Wednesday April 20th, 2011. Millions of Playstation players would come home from either school or work to find out they can’t use any online service on their Playstation 3 due to an outage. Every attempt to try to connect online would end with a “undergoing maintenance” message. This outage would last for 24 days leaving 77 million PSN accounts unable to access any online services on their Playstation 3 or Playstation Portable devices.
Fortunately, if you had your games already downloaded or a physical copy, you were still able to play them offline until services started to come back online Saturday May 14th, 2011. Nearly 14 years later on Friday, February 7th, 2025, Playstation would have another outage across Playstation 3, Playstation Vita, Playstation 4, and Playstation 5 devices leaving 123 million PSN accounts unable to connect to any online service through PSN. This outage didn’t last as long as the one from 2011 (nearly 24 hours), but the effects of this one shows how devastating this could’ve been if it lasted longer.
We live in a more digital age where everything needs an internet connection to function. Though the internet was very much a part of our society in 2011 it was nowhere near as essential as it is today. During the 2011 outage many people were still able to play games, watch movies, and listen to music as the ps3 online infrastructure wasn’t as strict as it is today, and most importantly physical media was still a big part of our mainstream culture.
Bluerays, DVDs, and CDs were still in use by the masses, and when the internet went down we were still able to access the content we spent our hard earned money on. But in the current day many of us don’t even have a way to use a physical disc with the rise of digital only consoles. This makes us more reliant on digital media, but with digital media needing to connect to a server in order to function, if that server goes down then you’re just out of luck, and everything you spent your money on is just inaccessible.
This just doesn’t apply to video games, movies, books, songs, and tv shows, all require an internet connection to function properly. We might usually have a constant internet connection but when it goes down problems start to arise. Sure you can download all of these things on your device’s local storage to access them, but many of us don’t want to do that. We all subscribed to a streaming service to have instant access to digital items without any hassle on our part. But when things go down on their end now we can’t access stuff that we are paying for, and even if you downloaded it you usually only have access to it for a certain amount of time offline before you need to connect their servers to renew the license.
When we pay for digital entertainment we aren’t paying for ownership, we are paying for a license, and licenses eventually expire and need to be renewed. This isn’t necessarily a bad thing. With this business model, companies can mitigate digital piracy of their products.
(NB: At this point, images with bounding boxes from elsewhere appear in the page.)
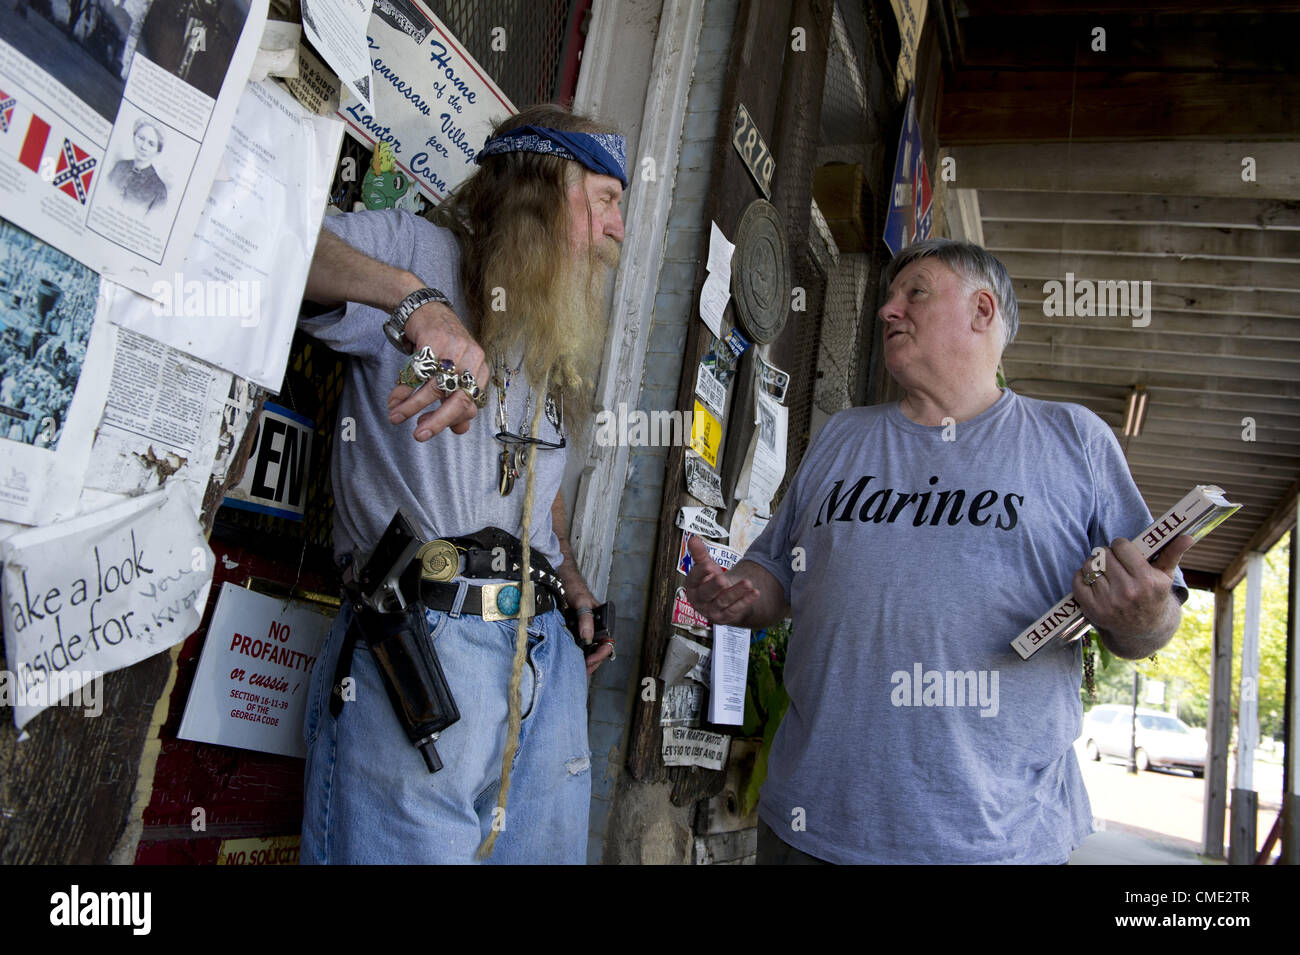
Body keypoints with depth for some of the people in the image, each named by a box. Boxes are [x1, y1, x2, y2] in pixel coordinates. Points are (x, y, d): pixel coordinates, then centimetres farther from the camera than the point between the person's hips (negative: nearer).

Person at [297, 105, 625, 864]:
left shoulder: (563, 339, 21)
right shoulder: (426, 251, 0)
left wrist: (578, 589, 16)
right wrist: (413, 298, -32)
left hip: (546, 651, 7)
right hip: (422, 637, -7)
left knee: (545, 846, 11)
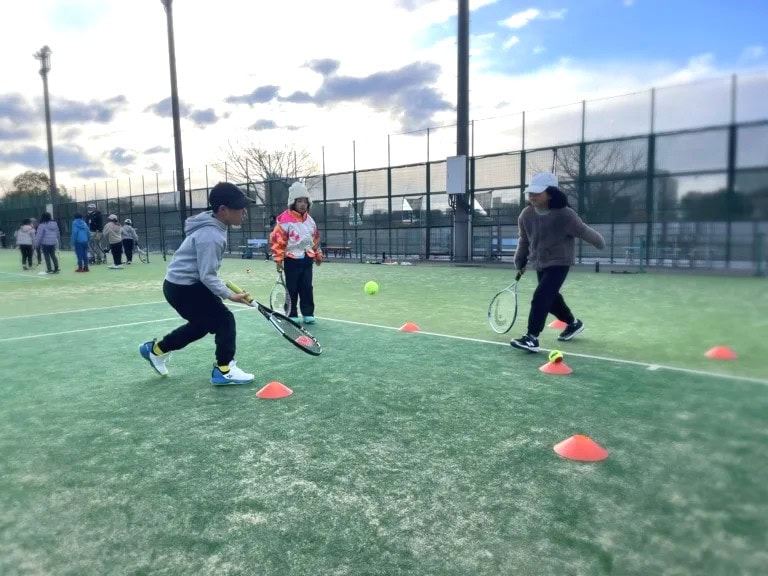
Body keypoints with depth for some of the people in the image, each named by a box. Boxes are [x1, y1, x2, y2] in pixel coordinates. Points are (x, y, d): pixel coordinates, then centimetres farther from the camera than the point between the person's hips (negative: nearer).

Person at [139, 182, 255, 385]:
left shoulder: (214, 227, 3)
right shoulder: (211, 236, -28)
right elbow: (207, 276, -28)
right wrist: (229, 295, -31)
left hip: (183, 284, 10)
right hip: (183, 287, -10)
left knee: (202, 324, 23)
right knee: (224, 320, -7)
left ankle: (156, 349, 38)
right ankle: (224, 370, 1)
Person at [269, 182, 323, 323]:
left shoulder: (310, 220, 10)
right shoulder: (285, 219, -12)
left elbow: (315, 238, 21)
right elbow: (277, 239, -13)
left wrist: (318, 254, 23)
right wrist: (278, 259, -16)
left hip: (307, 259, 6)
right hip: (292, 260, -5)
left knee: (307, 288, 9)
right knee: (292, 289, 3)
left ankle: (308, 314, 17)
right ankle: (291, 315, 13)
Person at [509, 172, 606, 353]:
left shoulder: (565, 215, -23)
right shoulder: (526, 215, -9)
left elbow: (584, 232, -6)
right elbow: (524, 240, 9)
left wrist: (600, 244, 9)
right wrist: (520, 262, 16)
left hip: (559, 263, -6)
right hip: (539, 263, 6)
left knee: (540, 297, -19)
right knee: (550, 298, 18)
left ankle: (532, 337, -16)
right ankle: (573, 323, 43)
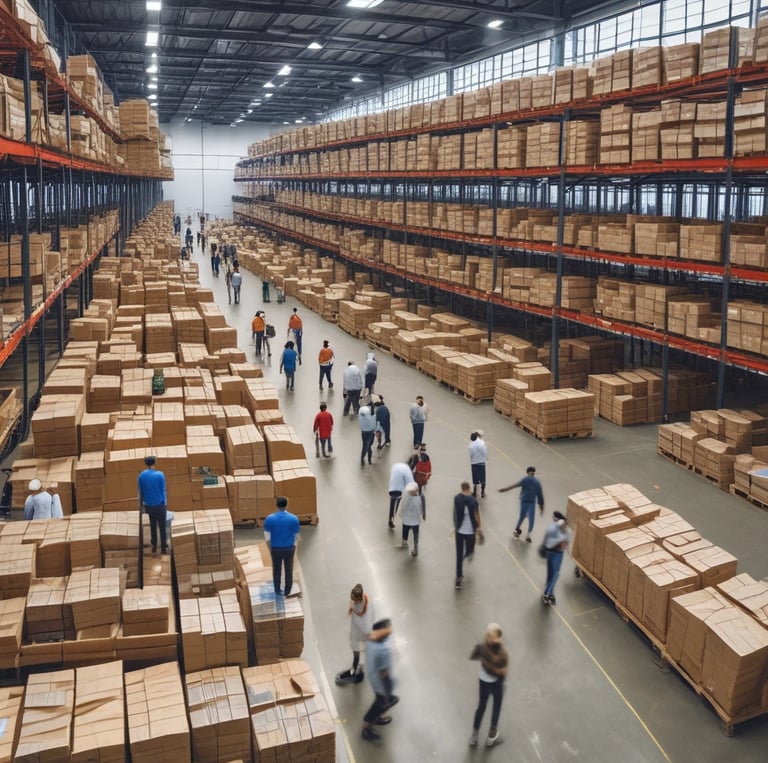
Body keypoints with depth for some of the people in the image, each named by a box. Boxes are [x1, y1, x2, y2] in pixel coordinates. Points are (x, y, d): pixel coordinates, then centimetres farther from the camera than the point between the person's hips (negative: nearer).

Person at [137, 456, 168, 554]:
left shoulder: (141, 476, -4)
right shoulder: (160, 475, -14)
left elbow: (140, 491, 5)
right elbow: (163, 490, -8)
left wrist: (141, 503, 17)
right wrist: (166, 504, 2)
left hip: (148, 505, 4)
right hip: (159, 505, -4)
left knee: (152, 525, 20)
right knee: (162, 527, 5)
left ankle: (154, 546, 27)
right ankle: (163, 548, 8)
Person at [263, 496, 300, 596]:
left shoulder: (269, 519, -12)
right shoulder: (293, 518, -14)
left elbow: (267, 537, -6)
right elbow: (296, 536, -4)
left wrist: (270, 549, 8)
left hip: (275, 549, 1)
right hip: (289, 548, -1)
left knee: (276, 570, 19)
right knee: (289, 571, 16)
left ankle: (277, 591, 30)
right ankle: (287, 592, 27)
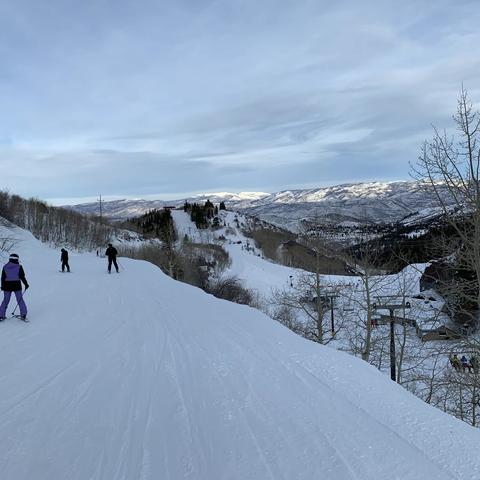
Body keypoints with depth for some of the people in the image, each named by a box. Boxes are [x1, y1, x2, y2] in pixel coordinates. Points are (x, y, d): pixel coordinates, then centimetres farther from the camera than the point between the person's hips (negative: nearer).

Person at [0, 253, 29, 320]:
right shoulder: (19, 267, -7)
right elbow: (22, 277, -6)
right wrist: (26, 284, 5)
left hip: (7, 286, 2)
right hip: (17, 285, -2)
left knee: (5, 300, 12)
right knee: (20, 300, 8)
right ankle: (23, 315, 5)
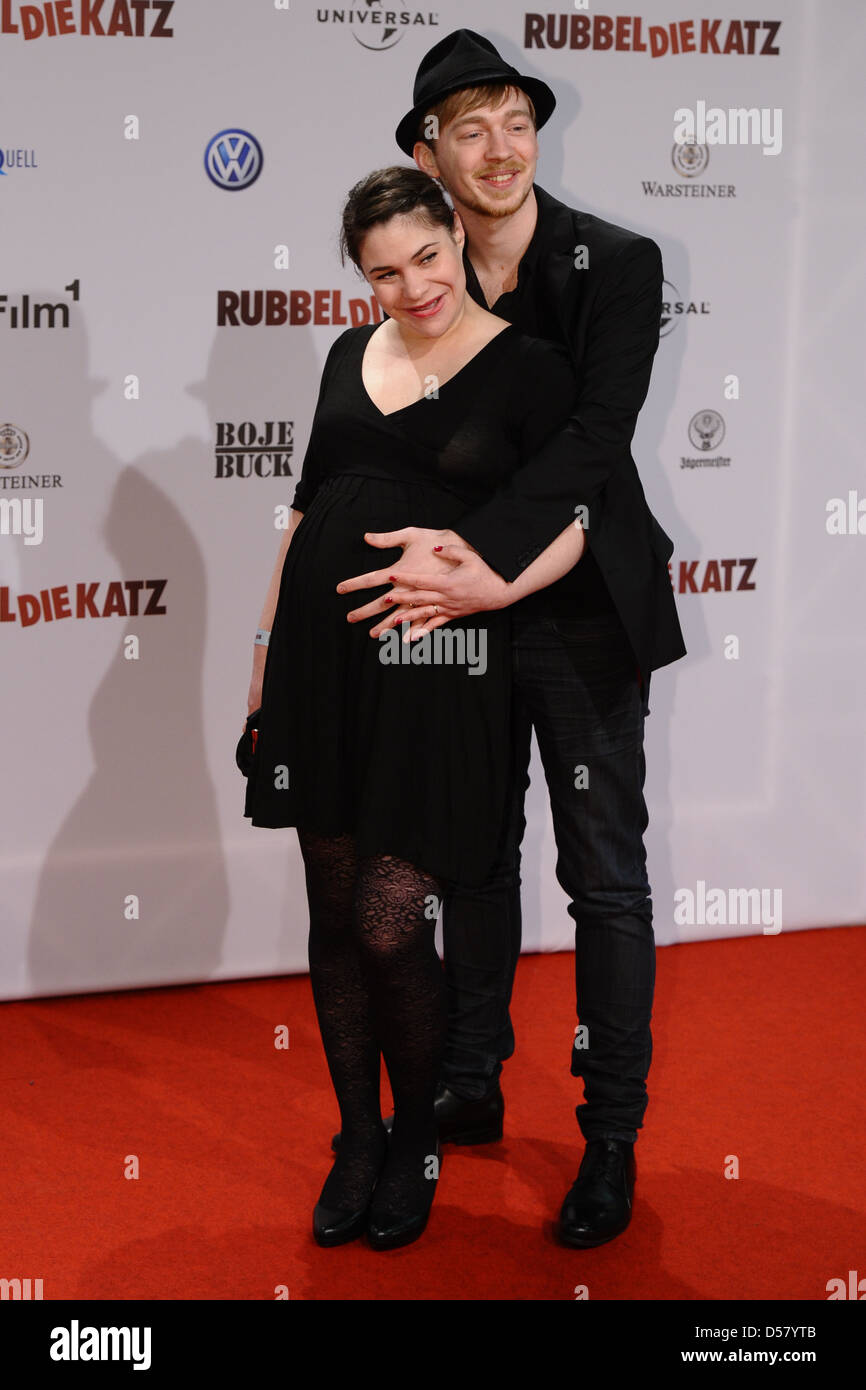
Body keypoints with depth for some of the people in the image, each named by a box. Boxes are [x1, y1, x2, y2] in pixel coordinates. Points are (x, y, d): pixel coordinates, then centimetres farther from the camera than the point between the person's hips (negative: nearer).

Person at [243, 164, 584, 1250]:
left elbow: (570, 526, -2)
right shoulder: (351, 354, 13)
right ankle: (357, 1138, 26)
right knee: (334, 913, 9)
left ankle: (416, 1141, 20)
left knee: (387, 925, -5)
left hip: (436, 666, -4)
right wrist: (266, 648, 16)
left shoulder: (529, 369, -2)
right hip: (323, 647, 5)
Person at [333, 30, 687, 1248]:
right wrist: (453, 563, -18)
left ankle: (612, 1140, 15)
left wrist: (472, 554, -30)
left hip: (583, 620, -4)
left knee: (606, 877, 3)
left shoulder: (618, 264, -11)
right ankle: (470, 1091, 33)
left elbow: (595, 437, -22)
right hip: (460, 615, 4)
Most digital products are coded in a way to not work if the license can’t be verified by their servers. Companies do this to prove that their products were obtained by legitimate means. This method works near perfectly, but it has one major flaw. If those servers go down, everything that we paid for no longer works.
Then there is physical media. Sure physical media may take up space and to some looks like an eyesore, but when you pay for it you have ownership of it. As long as your device and the disc work you can just use it regardless of an internet connection or not.
Unfortunately, our mega companies hate physical media and would rather you buy all of your media digitally. “Players should get used to not owning their games.” – Ubisoft’s director of subscriptions Philippe Tremblay.
With digital media, companies make more of a profit since they don’t have to manufacture discs, and they have more control over their customers. This business model is actively harming us consumers. Even worse than a server going down if a company goes under and you bought stuff with their service all of those goods are now gone. This is why physical media needs to stay, so we the consumers can keep the goods that we rightfully paid for.